O empenho dos ruralistas em colocar em regime de urgência a votação em plenário do Código Florestal indica de que no início da próxima legislatura, em fevereiro, voltará a pressão pela votação do relatório Aldo Rebelo.
Na linha de resistência, os esforços das organizações da sociedade civil contrárias às alterações no Código não têm sido suficientes para “convencer” parlamentares identificados com os interesses do agronegócio a não votarem favoravelmente à proposta, caso ela vá a plenário. Adicionalmente, no trabalho quase cotidiano de monitorar o Congresso e reagir às investidas dos ruralistas, tem havido ensaios no sentido de construir adaptações ao Código que não impliquem em retrocessos, mas este novo rumo para o debate ainda está por vir.
As entidades representativas dos pequenos produtores e assentados de reforma agrária têm demonstrado capacidades diferenciadas de mobilizar suas bases para uma resistência mais explícita às mudanças.

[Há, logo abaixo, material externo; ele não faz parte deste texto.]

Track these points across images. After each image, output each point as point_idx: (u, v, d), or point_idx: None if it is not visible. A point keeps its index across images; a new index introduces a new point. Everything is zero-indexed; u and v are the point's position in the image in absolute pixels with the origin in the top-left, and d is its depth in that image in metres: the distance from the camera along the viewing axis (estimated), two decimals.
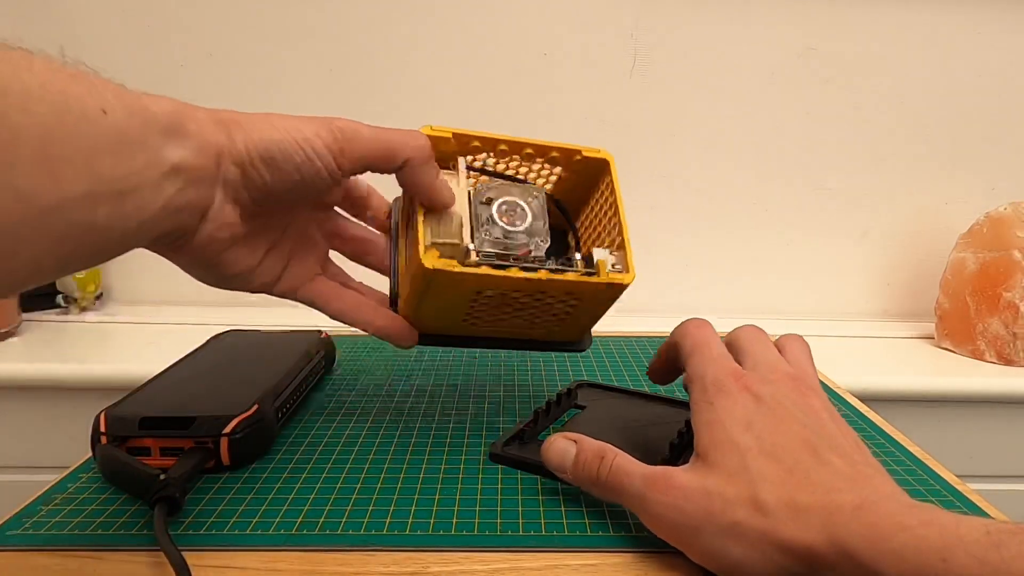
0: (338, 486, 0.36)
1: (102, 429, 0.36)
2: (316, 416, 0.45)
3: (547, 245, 0.38)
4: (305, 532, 0.32)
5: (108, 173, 0.26)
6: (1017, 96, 0.94)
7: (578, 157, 0.40)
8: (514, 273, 0.35)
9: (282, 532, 0.32)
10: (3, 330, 0.82)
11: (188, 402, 0.39)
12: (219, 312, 0.95)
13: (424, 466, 0.38)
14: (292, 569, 0.29)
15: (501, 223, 0.37)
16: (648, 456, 0.35)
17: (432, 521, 0.33)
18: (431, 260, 0.34)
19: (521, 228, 0.38)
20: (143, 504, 0.34)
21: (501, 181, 0.40)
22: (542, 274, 0.35)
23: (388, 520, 0.33)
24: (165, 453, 0.36)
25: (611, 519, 0.33)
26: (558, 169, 0.42)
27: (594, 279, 0.37)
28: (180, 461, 0.35)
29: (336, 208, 0.42)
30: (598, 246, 0.41)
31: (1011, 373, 0.80)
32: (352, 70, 0.92)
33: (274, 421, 0.40)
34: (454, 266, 0.34)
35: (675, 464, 0.37)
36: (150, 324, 0.91)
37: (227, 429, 0.36)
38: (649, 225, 0.97)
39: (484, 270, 0.35)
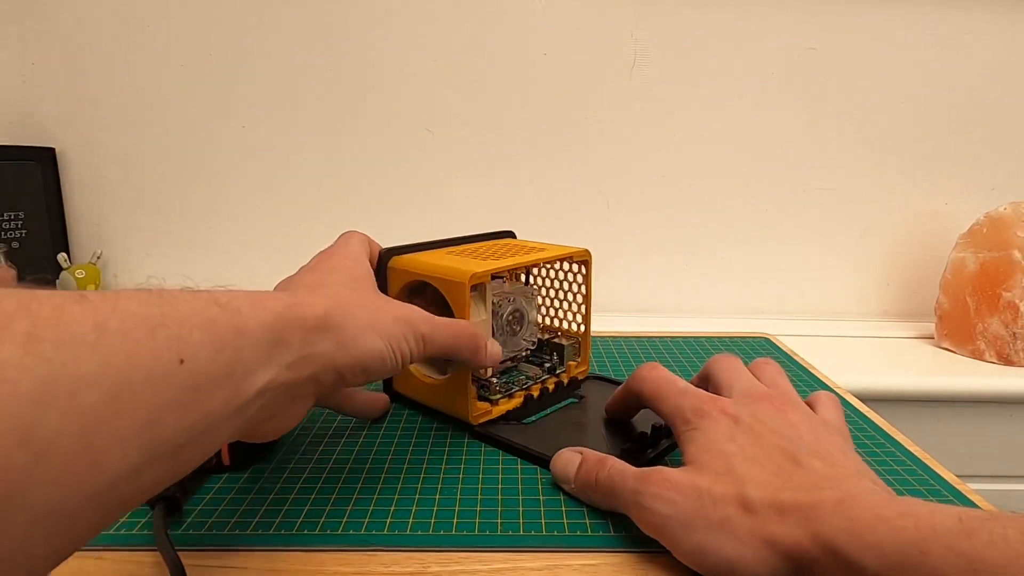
0: (339, 486, 0.36)
1: None
2: (317, 416, 0.45)
3: (535, 341, 0.48)
4: (306, 532, 0.32)
5: (168, 433, 0.22)
6: (1017, 96, 0.94)
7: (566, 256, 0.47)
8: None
9: (283, 532, 0.32)
10: None
11: None
12: None
13: (425, 466, 0.38)
14: (293, 569, 0.29)
15: (507, 332, 0.45)
16: (623, 439, 0.40)
17: (433, 521, 0.33)
18: (475, 418, 0.42)
19: (521, 333, 0.46)
20: (143, 504, 0.34)
21: (511, 287, 0.46)
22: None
23: (389, 520, 0.33)
24: None
25: (611, 519, 0.33)
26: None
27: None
28: None
29: None
30: (562, 319, 0.51)
31: (1011, 373, 0.80)
32: (352, 70, 0.92)
33: None
34: (490, 413, 0.43)
35: (644, 450, 0.38)
36: None
37: None
38: (649, 225, 0.97)
39: (502, 407, 0.44)
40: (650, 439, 0.39)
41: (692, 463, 0.31)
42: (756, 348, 0.61)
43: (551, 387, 0.46)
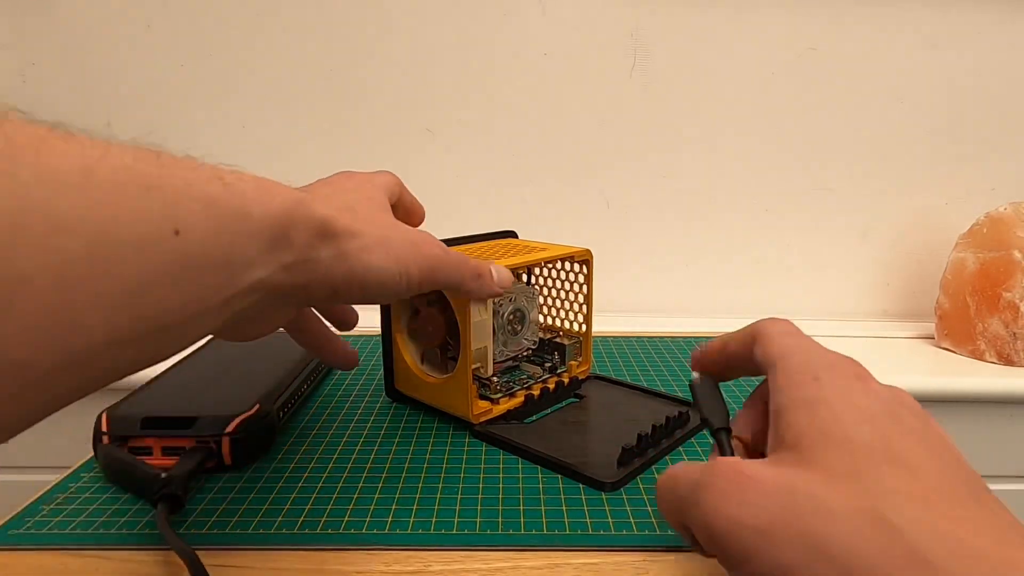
0: (340, 485, 0.36)
1: (104, 429, 0.36)
2: (317, 415, 0.45)
3: (536, 341, 0.48)
4: (307, 531, 0.32)
5: (153, 309, 0.20)
6: (1017, 96, 0.94)
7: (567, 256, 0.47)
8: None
9: (284, 531, 0.32)
10: None
11: (190, 402, 0.39)
12: None
13: (426, 465, 0.38)
14: (294, 568, 0.29)
15: (508, 331, 0.45)
16: (623, 439, 0.38)
17: (434, 520, 0.33)
18: (476, 417, 0.42)
19: (522, 332, 0.46)
20: (145, 503, 0.34)
21: (512, 286, 0.46)
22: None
23: (390, 519, 0.33)
24: (167, 453, 0.36)
25: (613, 519, 0.33)
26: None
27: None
28: (182, 460, 0.35)
29: None
30: (563, 319, 0.51)
31: (1011, 373, 0.80)
32: (352, 70, 0.92)
33: (275, 420, 0.40)
34: (491, 412, 0.43)
35: (644, 450, 0.38)
36: None
37: (229, 428, 0.37)
38: (649, 225, 0.97)
39: (503, 406, 0.44)
40: (650, 439, 0.39)
41: (794, 447, 0.21)
42: None
43: (552, 387, 0.46)
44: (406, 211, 0.39)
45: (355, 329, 0.41)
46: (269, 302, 0.26)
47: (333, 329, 0.40)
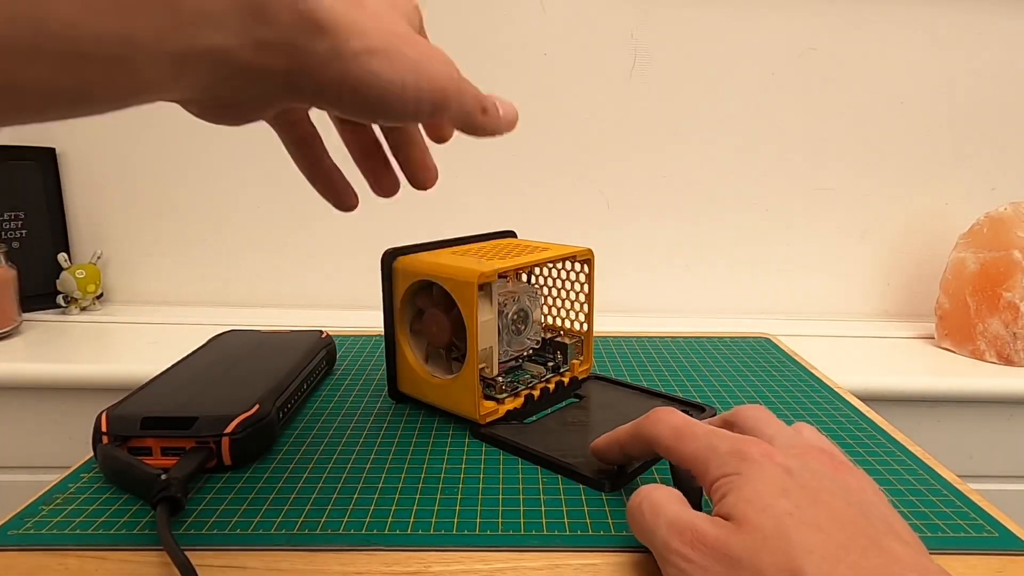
0: (340, 485, 0.36)
1: (103, 429, 0.36)
2: (318, 416, 0.45)
3: (539, 340, 0.48)
4: (307, 532, 0.32)
5: (57, 25, 0.16)
6: (1017, 96, 0.94)
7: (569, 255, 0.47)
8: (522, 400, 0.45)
9: (284, 532, 0.32)
10: (3, 330, 0.82)
11: (189, 402, 0.39)
12: (219, 312, 0.95)
13: (426, 465, 0.38)
14: (294, 568, 0.29)
15: (512, 331, 0.45)
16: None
17: (434, 520, 0.33)
18: (483, 417, 0.42)
19: (525, 332, 0.46)
20: (145, 504, 0.34)
21: (515, 285, 0.47)
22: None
23: (390, 520, 0.33)
24: (167, 453, 0.36)
25: (613, 519, 0.33)
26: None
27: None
28: (182, 461, 0.35)
29: None
30: (564, 319, 0.51)
31: (1011, 373, 0.80)
32: None
33: (275, 421, 0.40)
34: (496, 413, 0.43)
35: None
36: (150, 324, 0.91)
37: (229, 429, 0.36)
38: (649, 225, 0.97)
39: (507, 406, 0.44)
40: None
41: (733, 518, 0.24)
42: (756, 348, 0.61)
43: (552, 387, 0.46)
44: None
45: (355, 329, 0.41)
46: (243, 82, 0.21)
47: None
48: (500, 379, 0.44)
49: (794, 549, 0.22)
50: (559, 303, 0.51)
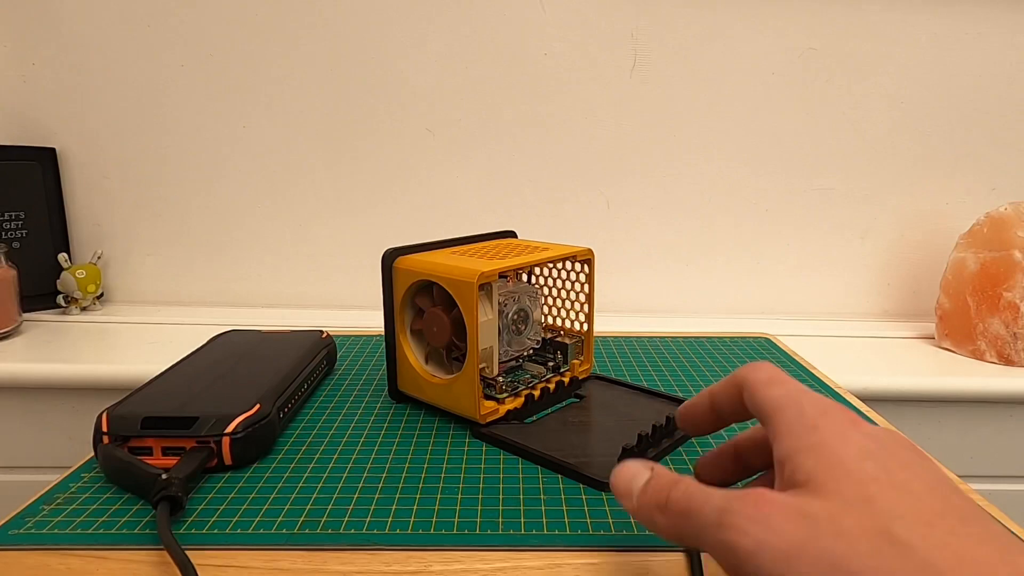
0: (340, 485, 0.36)
1: (104, 429, 0.36)
2: (318, 415, 0.45)
3: (539, 340, 0.48)
4: (307, 531, 0.32)
5: None
6: (1017, 96, 0.94)
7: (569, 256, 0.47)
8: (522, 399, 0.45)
9: (284, 531, 0.32)
10: (3, 330, 0.82)
11: (190, 402, 0.39)
12: (219, 312, 0.95)
13: (426, 465, 0.38)
14: (294, 568, 0.29)
15: (512, 331, 0.46)
16: (624, 439, 0.38)
17: (434, 520, 0.33)
18: (483, 417, 0.42)
19: (525, 332, 0.47)
20: (145, 504, 0.34)
21: (515, 285, 0.47)
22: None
23: (390, 519, 0.33)
24: (167, 453, 0.36)
25: (613, 519, 0.33)
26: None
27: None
28: (182, 461, 0.35)
29: None
30: (564, 319, 0.51)
31: (1011, 373, 0.80)
32: (352, 70, 0.92)
33: (276, 421, 0.40)
34: (497, 412, 0.43)
35: (645, 450, 0.38)
36: (150, 324, 0.91)
37: (229, 429, 0.37)
38: (649, 225, 0.97)
39: (508, 406, 0.44)
40: (651, 439, 0.39)
41: (805, 486, 0.22)
42: (756, 348, 0.61)
43: (552, 387, 0.46)
44: None
45: (355, 329, 0.41)
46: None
47: None
48: (500, 379, 0.44)
49: (881, 513, 0.20)
50: (559, 303, 0.51)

Assim como são diferenciadas as reações de suas bases à sedução de se desobrigarem de manter a Reserva Legal. Isto, a despeito da clareza geral de que a medida de desobrigação da Reserva Legal nas propriedades até quatro módulos fiscais, que é de fato a única alteração endereçada especificamente ao pequeno produtor, está a serviço de uma estratégia dos ruralistas de ampliação da base social favorável a todo o pacote de alterações pretendidas.
Esta incerta resistência das entidades parece um reflexo da própria dificuldade de convencer suas bases de que a mudança, além de oportunista, não é uma saída para o pequeno produtor. Em grande medida isto ocorre porque, de fato, é difícil resistir à tentação de apoiarem uma proposta que promete isentá-los do ônus financeiro por ações de desmatamento e da culpa por não cumprirem “as leis”. Ou seja, a irregularidade ambiental da pequena produção é sim um problema que requer uma solução.
Pensando por essa ótica, a construção de uma resistência mais firme a essa proposta de alteração do Código Florestal passa, centralmente, pela capacidade de construir uma alternativa adequada à pequena produção.
Para o pequeno produtor, como já assinala a Via Campesina em sua nota, o caminho da sustentabilidade passa por: “assistência técnica capacitada para o manejo florestal comunitário; crédito e fomento para desenvolvimento produtivo diversificado; recuperação das áreas degradadas com sistemas agroflorestais; planos de manejo madeireiro e não-madeireiro simplificados; canais de comercialização institucional que viabilizem a produção oriunda das florestas”.
Além destes passos, outro que nos parece fundamental hoje, ainda mais diante da crise climática global, é valorizar mais efetivamente a função ambiental da pequena produção. A instituição de uma política de pagamento por serviços ambientais que remunere devidamente e de forma desburocratizada os pequenos produtores pela manutenção das suas Reservas Legais e Áreas de Preservação Permanente é um tema crucial neste debate. É um caminho que já vem sendo trilhado por inúmeras iniciativas, em Minas Gerais, na Bahia, no Espírito Santo; que precisam ganhar força e escala.
A proposta de novo Código Florestal está na contramão desta saída, tanto quanto também estão as duas propostas que tramitam na Câmara sobre Serviços Ambientais (PL nº 792/07) e REDD+ (PL nº 5.586/09), recentemente aprovadas pela Comissão de Agricultura. Estão construídas para compensar os produtores, em especial os grandes, pelo seu esforço de manutenção de áreas de preservação que excedem aquelas legalmente previstas. Por sinal, este é outro elemento que explica o anseio dos ruralistas em reduzir as áreas obrigatórias de preservação.
Fará grande diferença a retomada de esforços conjuntos entre organizações socioambientalistas e entidades representativas de agricultores familiares, camponeses e trabalhadores/as rurais objetivando a construção de alternativas que equacionem melhor a função social e ambiental da pequena produção.
É preciso que o diálogo e a articulação entre esses setores sejam rapidamente fortalecidos e que as falsas contradições sejam superadas em favor de propostas que contemplem os legítimos interesses dos pequenos produtores e a sustentabilidade ambiental.